Teddy Blaze, glowering furiously, shook his fists at the boys through the window (page 178)

Well golly, isn’t he an angry cupcake. Although I don’t think you could actually see that from that far away through a tiny airplane window.

FBI agents arrive and arrest everyone. The Hardys learn that a foreign power was behind it all, but the Admiral can’t say which. And the Hardys will get a recommendation from the Defense Department for their services. Probably even Chet, since his boomerangs saved Colorado from the Hardy’s incompetence.

And that’s the end. Hooray!

Previous……………………………Home

  One Response to “Part Three”

  1. Ah, now I understand why even as a young child I could never finish a single Hardy Boys or Nancy Drew. (Well, to be fair, you’re not sporking Nancy Drew, but my impression of her is kind of the same thing.) They’re kind of…boring. Even the sporking couldn’t un-boring this book for me. I’m not really sure how one manages to be bored by an operation to steal a missile and bomb the heck out of Colorado, but by golly I…

    Was…

    Haaaang on a second. So, did the mercury-stealing guys have any link to the missile guys?! (It’s late and, like I say, I was bored, so pardon me if I missed this, but it seems like they were two different people entirely and the mercury guys were shoehorned in there to make the book the required Hardy Boys length.) Good grief. How sloppy do you get?
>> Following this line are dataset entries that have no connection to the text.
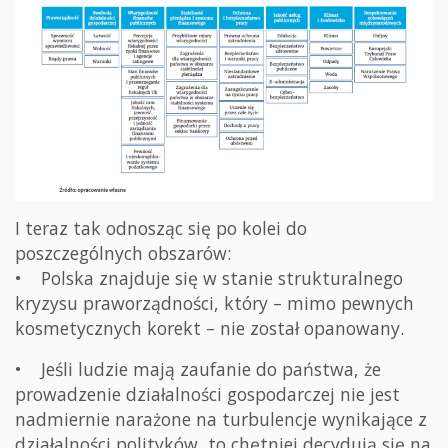
I teraz tak odnosząc się po kolei do
poszczególnych obszarów:
• Polska znajduje się w stanie strukturalnego
kryzysu praworządności, który – mimo pewnych
kosmetycznych korekt – nie został opanowany.
• Jeśli ludzie mają zaufanie do państwa, że
prowadzenie działalności gospodarczej nie jest
nadmiernie narażone na turbulencje wynikające z
działalności polityków, to chętniej decydują się na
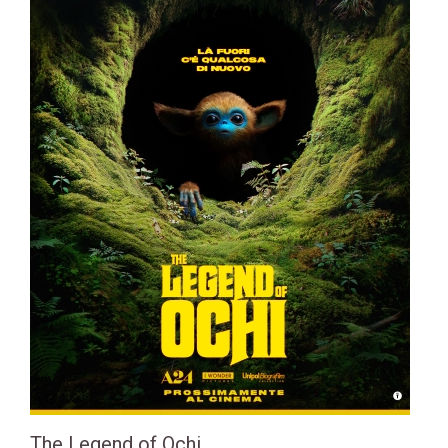
The Legend of Ochi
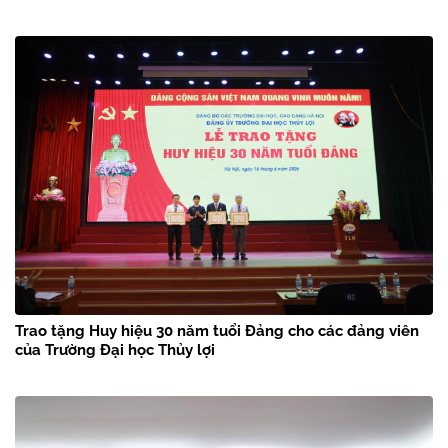
Trao tặng Huy hiệu 30 năm tuổi Đảng cho các đảng viên
của Trường Đại học Thủy lợi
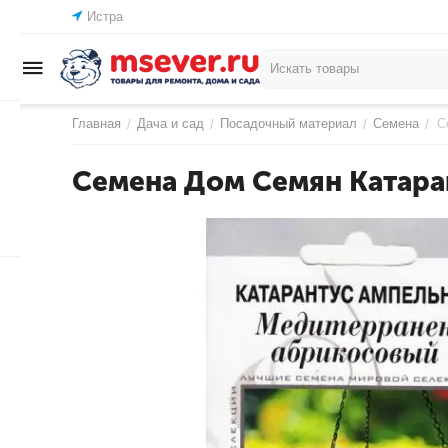
Истра
Главная
Дача и сад
Посадочный материал
Семена
С
/
/
/
/
Семена Дом Семян Катара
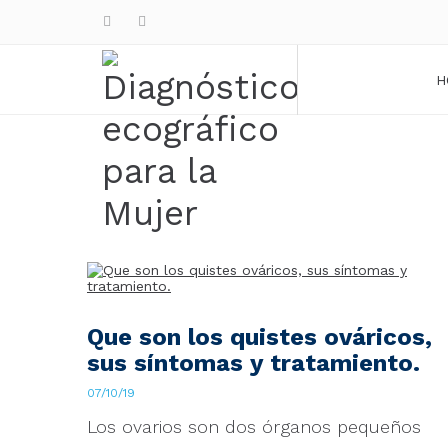
H
Que son los quistes ováricos,
sus síntomas y tratamiento.
07/10/19
Los ovarios son dos órganos pequeños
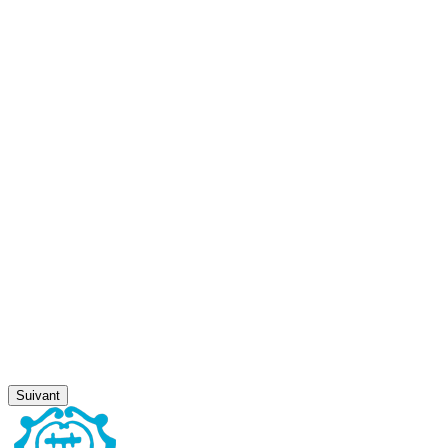
Suivant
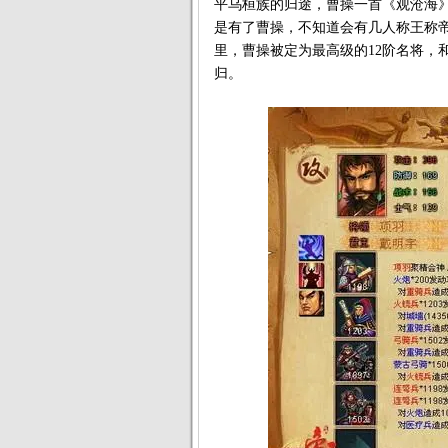
平乌桓族的归途，曹操一首《观沧海
是有了曹操，不知道会有几人称王称
里，曹操被定为最高级的12阶名将，
归。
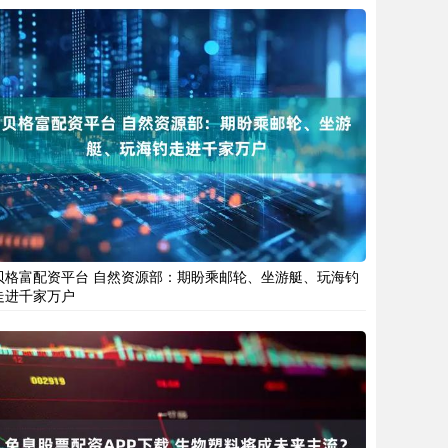
贝格富配资平台 自然资源部：期盼乘邮轮、坐游艇、玩海钓
走进千家万户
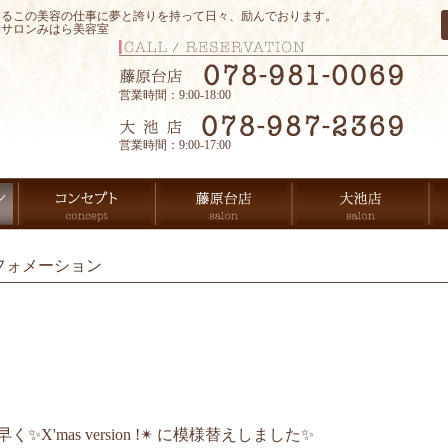
するこの美容の仕事に夢と誇りを持って日々、励んでおります。
アサロンみはら美容室
営業時間：9:00-18:00
営業時間：9:00-17:00
フォメーション
'mas version !✴ に模様替えしました✨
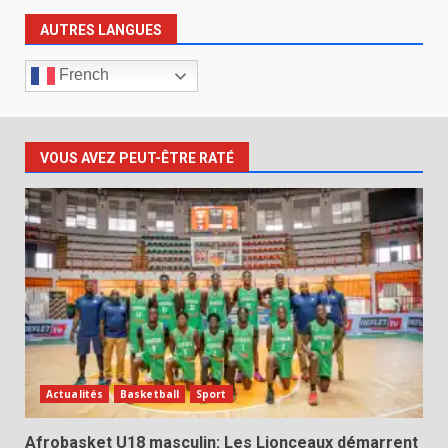
AUTRES LANGUES
French
VOUS AVEZ PEUT-ÊTRE RATÉ
Actualités
Basketball
Sport
Afrobasket U18 masculin: Les Lionceaux démarrent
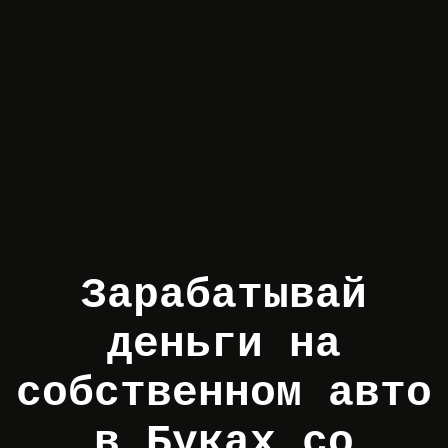
Зарабатывай
деньги на
собственном авто
в Буках со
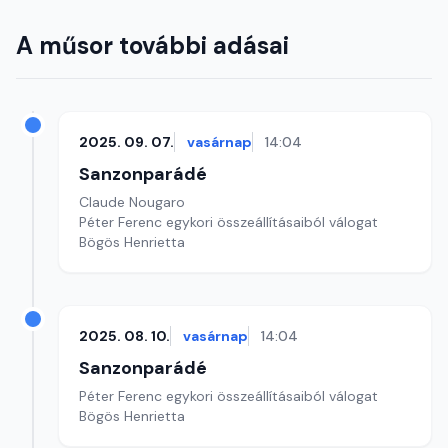
A műsor további adásai
2025. 09. 07.
vasárnap
14:04
Sanzonparádé
Claude Nougaro
Péter Ferenc egykori összeállításaiból válogat
Bögös Henrietta
2025. 08. 10.
vasárnap
14:04
Sanzonparádé
Péter Ferenc egykori összeállításaiból válogat
Bögös Henrietta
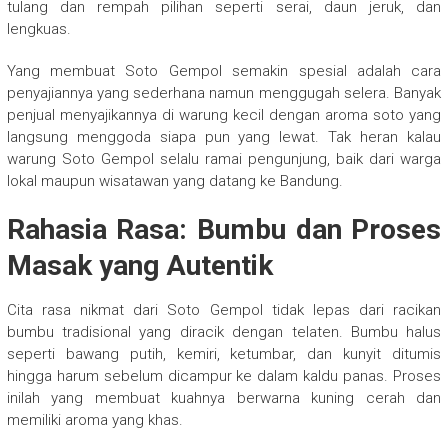
tulang dan rempah pilihan seperti serai, daun jeruk, dan
lengkuas.
Yang membuat Soto Gempol semakin spesial adalah cara
penyajiannya yang sederhana namun menggugah selera. Banyak
penjual menyajikannya di warung kecil dengan aroma soto yang
langsung menggoda siapa pun yang lewat. Tak heran kalau
warung Soto Gempol selalu ramai pengunjung, baik dari warga
lokal maupun wisatawan yang datang ke Bandung.
Rahasia Rasa: Bumbu dan Proses
Masak yang Autentik
Cita rasa nikmat dari Soto Gempol tidak lepas dari racikan
bumbu tradisional yang diracik dengan telaten. Bumbu halus
seperti bawang putih, kemiri, ketumbar, dan kunyit ditumis
hingga harum sebelum dicampur ke dalam kaldu panas. Proses
inilah yang membuat kuahnya berwarna kuning cerah dan
memiliki aroma yang khas.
    And it’s not like I couldn’t appreciate plots like this. Right around the same time as I was trying to read HB/ND because I’d heard about them all my life, I was also devouring the Tintin comics, which always center around some plot like this, and loving every second. Of course, that could have something to do with the fact that Tintin has believable dialogue (seriously, “He’s considered a groovy character”? What? Who uses a phrasing like that?), lovable characters who exist as people and not plot devices (besides Tintin himself, but Hergé created him that way on purpose, and it works better in comic format), and villains who are actually threatening most of the time. True, Tintin probably helped in the popularizing of the Tap On The Head trope, but it also features a lot of cartoonish elements, so it’s somewhat justified.

    Yeah, my point being that it wasn’t the plots of the HB books that I couldn’t get into, because I never read far enough to find out what the plots were. I just got bored by the wooden-ness.

    Thanks for sporking and letting me know that I wasn’t really missing anything.